My Klein Tools CL2000 clamp-on ammeter showed a maximum 21.5 on the display while the motor was being cranked.

What gauge wire do I order for these new battery cables?

DVollrath posted 01-11-2014 06:48 PM ET (US)     Profile for DVollrath  Send Email to DVollrath     
Hi Tom,
When I rewired my Montauk, the terminal to terminal length was around 18' as I recall, so your routing & motor combination is somewhat longer.

The current you measured seems to be an order of magnitude low. Is it possible there is a range setting on the meter, or something similar that would need to be accounted for? 21.5A seems really low, even for a steady state current.

Dennis

tmann45 posted 01-11-2014 11:36 PM ET (US)     Profile for tmann45  Send Email to tmann45     
I'm with Dennis on the current draw, 21.5 amps seems too low.

If that is the correct current, assuming your length measurement is one-way, using a 10% voltage drop, 105*C insulation temp rating, my calculator says #10 AWG will suffice, it can carry 60 amps. The wire rating is standard boat cable, Ancor or Pacer type.

Voltage drop will be 7.793% or 0.9352 volts.

Tom W Clark posted 01-12-2014 12:15 PM ET (US)     Profile for Tom W Clark  Send Email to Tom W Clark     
That is what I thought when I took the reading. I was expecting the number to be hundreds of amps, not just tens of amps, but electrical theory is not my forte. I presume user error.

Yes, there are different ranges on this device but also different setting depending on whether you are measuring AC or DC. I suspect the latter was my mistake. The instruction manual is ambiguous on this point. We will try again today.

Nonetheless, given a reading, a cable length and the known voltage (12V in this case) how does one make this calculation or assessment of the proper wire size?

Dennis -- the battery cables are tow run from the battery in the forward port side the console floor to the Mercury 100 via the route described by the steering cable rather than from the tunnel straight into the motor.

We ran a length of wire and laid it exactly where we want the battery cables, marked it, then pulled it out and measured the length.
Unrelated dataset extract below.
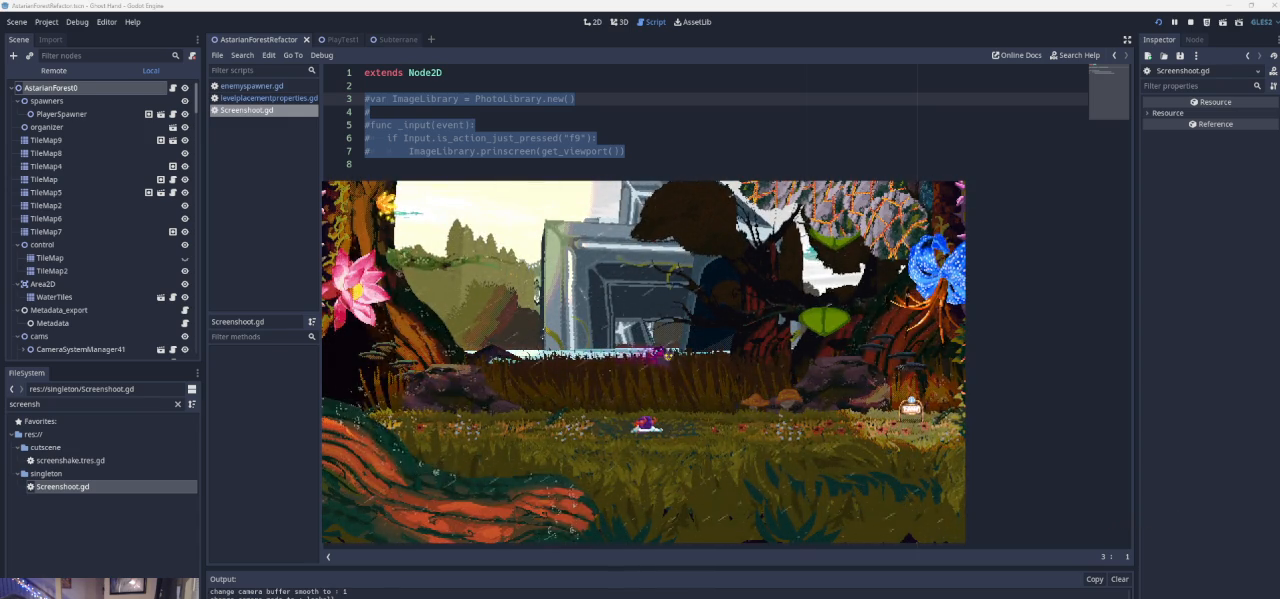
{"buttons": [], "left_stick": "center", "events": [[133, "left_stick", "left"], [333, "left_stick", "center"]]}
It measured 20' 5" so I rounded up to 21'. Is that reasonable?

tmann45 posted 01-12-2014 01:52 PM ET (US)     Profile for tmann45  Send Email to tmann45     
I suspect your suspicion is correct, on AC instead of DC.

And I suspect my assumption of 10% voltage drop maybe incorrect, might need to use 3%. Usually the motor will have specs in the rigging guide for battery cable size.
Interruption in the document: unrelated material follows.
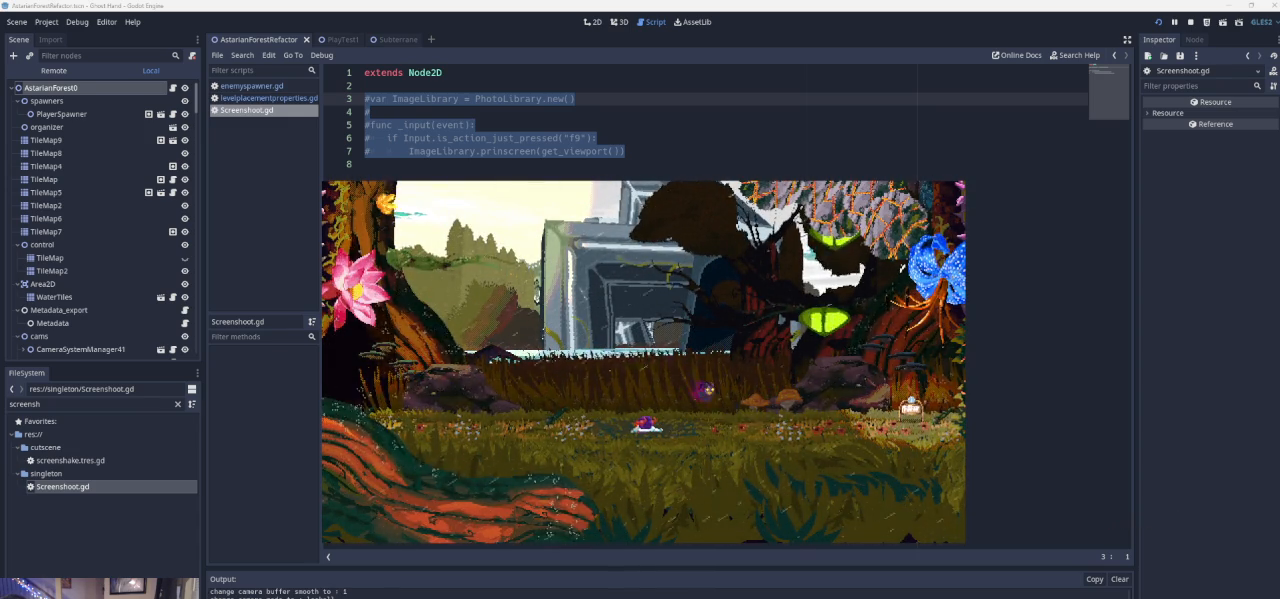
{"buttons": [], "left_stick": "center", "events": [[167, "left_stick", "left"], [367, "left_stick", "center"]]}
There are two things (major) that need to be considered when sizing electrical wires everytime, ampacity, which is the maximum safe current for continuous use, and voltage drop.

Voltage drop is calculated: voltage drop = current x length x ohms per foot (resistance of the cable).
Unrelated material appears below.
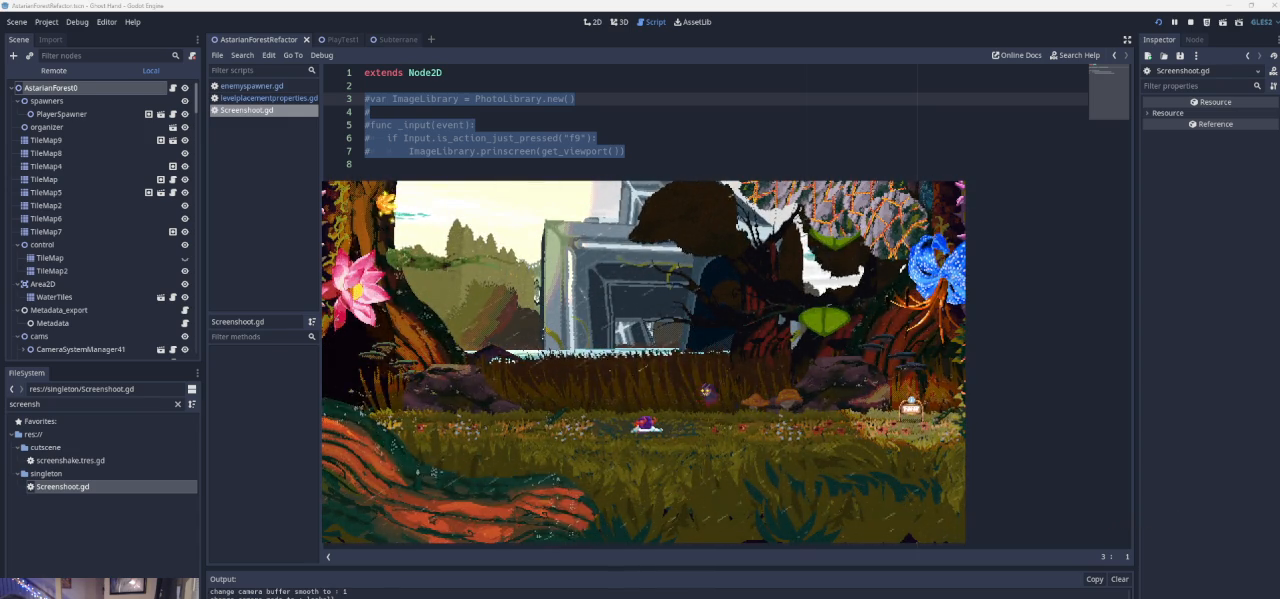
{"buttons": [], "left_stick": "center", "events": [[67, "SQUARE", "down"], [200, "SQUARE", "up"], [300, "SQUARE", "down"], [400, "SQUARE", "up"]]}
Ampacity is listed in a table sent via email; it’s a picture so it can't be posted here by me. The tables can be found online.

Some good info on the West Marine website: http://www.westmarine.com/webapp/wcs/stores/servlet/ WestAdvisorView?storeId=11151&page=Marine-Wire , cut and pasted below:


Marine Wire Size and Ampacity
Even the experts have to check occasionally on the correct gauge and ampacity (maximum amount of electrical current a conductor can carry) of wire for a given marine DC load. The simplest method we’ve found uses the charts below.
Select either the 10% or 3% voltage drop chart, based on the type of load you are running.
Next, find the current consumption of the load on the vertical axis of the chart.
Find the length of the circuit on the horizontal axis of the chart, noting that the length is the “round trip” distance from the panel or battery to the load and back.
The color of the graph at the intersection denotes the gauge of wire to use.
We’ve included copper wire specifications which comply with the AWG standards at the bottom.
Of particular interest is the equation:
Voltage Drop = Current x Length x Ohms per foot
This simple equation allows you to calculate the voltage drop for a circuit of any length and any current flow, if you know the resistance of the wire.
Finally, note that the amp capacity of the wire curtails using very short lengths of wire for large current flows, as shown by the “flat tops” of the 10% chart areas.
(Graphs not posted.)
These simple, proprietary graphs assume:
105°C insulation rating: All Ancor wire uses 105°C insulation rating. Lower temperature insulation cannot handle as much current (the flat tops on the 10% graph would be lower than shown)
AWG wire sizes, not SAE: All Ancor wire uses AWG wire sizes. SAE wire sizes are 6%-12% smaller, carry proportionally less current, and have greater resistance
Wires are not run in engine spaces: Maximum current is 15% less in engine spaces, which are assumed to be 20°C hotter than non-engine spaces (50°C vs. 30°C).
Conductors are not bundled: If three conductors are bundled, reduce maximum amperage by 30%. If 4–6 conductors are bundled, reduce maximum amperage by 40%. If 7–24 conductors are bundled, reduce amperage by 50%.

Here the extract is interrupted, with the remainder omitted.